O primeiro passo é garantir a contratação de bons profissionais que comporão o time responsável pela administração das folhas de pagamento. O departamento de Recursos Humanos, incumbido de tal atividade, está encarregado não somente de elaborar, mas também de verificar todos os dados contidos nas folhas de pagamento. O apreço aos detalhes se justifica pela obrigação prevista em lei, a qual determina a existência de um registro que comprova o vínculo empregatício entre contratado e contratante. Logo, falhas graves podem culminar em penalidades, assim como pagamento de multas e outros processos judiciais acionados pelo próprio funcionário da empresa.

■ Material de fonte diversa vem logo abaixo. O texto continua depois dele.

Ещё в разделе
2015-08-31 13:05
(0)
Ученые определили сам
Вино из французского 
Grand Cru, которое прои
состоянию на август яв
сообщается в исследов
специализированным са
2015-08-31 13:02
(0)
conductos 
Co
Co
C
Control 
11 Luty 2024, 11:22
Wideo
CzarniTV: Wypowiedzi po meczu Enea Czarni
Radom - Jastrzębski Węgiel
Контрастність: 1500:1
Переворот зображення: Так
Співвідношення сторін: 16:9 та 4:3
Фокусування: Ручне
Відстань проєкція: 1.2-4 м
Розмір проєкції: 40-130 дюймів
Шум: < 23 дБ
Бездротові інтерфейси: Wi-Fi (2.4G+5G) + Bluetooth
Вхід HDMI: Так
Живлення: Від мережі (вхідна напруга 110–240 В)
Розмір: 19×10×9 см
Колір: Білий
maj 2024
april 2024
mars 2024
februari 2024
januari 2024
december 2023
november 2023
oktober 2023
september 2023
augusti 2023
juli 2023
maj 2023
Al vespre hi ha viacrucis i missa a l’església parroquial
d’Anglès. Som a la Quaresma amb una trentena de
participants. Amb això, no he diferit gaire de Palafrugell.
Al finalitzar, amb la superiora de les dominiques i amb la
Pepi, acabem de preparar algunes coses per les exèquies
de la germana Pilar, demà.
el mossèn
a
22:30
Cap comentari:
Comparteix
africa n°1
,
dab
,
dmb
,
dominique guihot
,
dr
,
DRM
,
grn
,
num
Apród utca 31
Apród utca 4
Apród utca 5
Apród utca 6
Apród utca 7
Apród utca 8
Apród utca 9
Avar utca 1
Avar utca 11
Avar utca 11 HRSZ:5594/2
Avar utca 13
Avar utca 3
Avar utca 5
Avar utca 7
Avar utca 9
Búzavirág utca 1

A folha de pagamento inclui a quantidade de horas que o colaborador dedicou à empresa e, caso haja excedente quanto ao tempo de permanência no posto de trabalho, a empresa se vê obrigada a pagar as chamadas horas extras. Para garantir maior controle, também foi imposta uma lei que exige a adoção de registro de ponto para toda e qualquer organização que possua 10 ou mais funcionários. É indiferente a inserção do registro eletrônico ou manual, desde que conste a assinatura do colaborador no resumo mensal de horas trabalhadas. Do ponto de vista administrativo, o registro de ponto é eficaz na detecção de atrasos e faltas.

Influenciadores de pagamento são levados em consideração durante a montagem das folhas de pagamento. Com isso, redobra-se a atenção para:

  • Demissões (voluntárias ou promovidas pela empresa);
  • Gratificações;
  • Descontos tributários;
  • 13º salário;
  • Férias remuneradas;
  • Concessão de bônus.

Com isso, fica claro como não são apenas as novas contratação que causam impacto na gestão das folhas de pagamento. Os dados acima listados dizem respeito aos funcionários que já fazem parte do quadro da empresa, provocando consequentes alterações no planejamento financeiro do negócio.

A fim de evitar maiores problemas com as folhas de pagamento, é sábio implementar uma política de entrega de holerites. Os holerites nada mais são do que comprovantes que apresentam ao funcionário o ganho de determinado período de trabalho, além dos descontos aplicados ao respectivo valor. Aqui cabe a existência de uma verdadeira parceria entre os dois departamentos que injetam informações nesse documento: Recursos Humanos e Financeiro. Colaboradores que denunciarem a não-entrega do holerite geram para a empresa o pagamento obrigatório de multa.

Por fim, porém não menos importante, está o resguardo com o backup de toda a papelada que contribui para a composição da folha de pagamento. É preciso lembrar que qualquer um desses documentos pode ser requisitado para revisão tanto por parte do funcionário quanto por parte de autoridades fiscais. Todo cuidado é pouco quando o assunto é descarte – determinados registros precisam ser mantidos impressos pelo período de 30 anos, bem como papéis relacionados ao FGTS.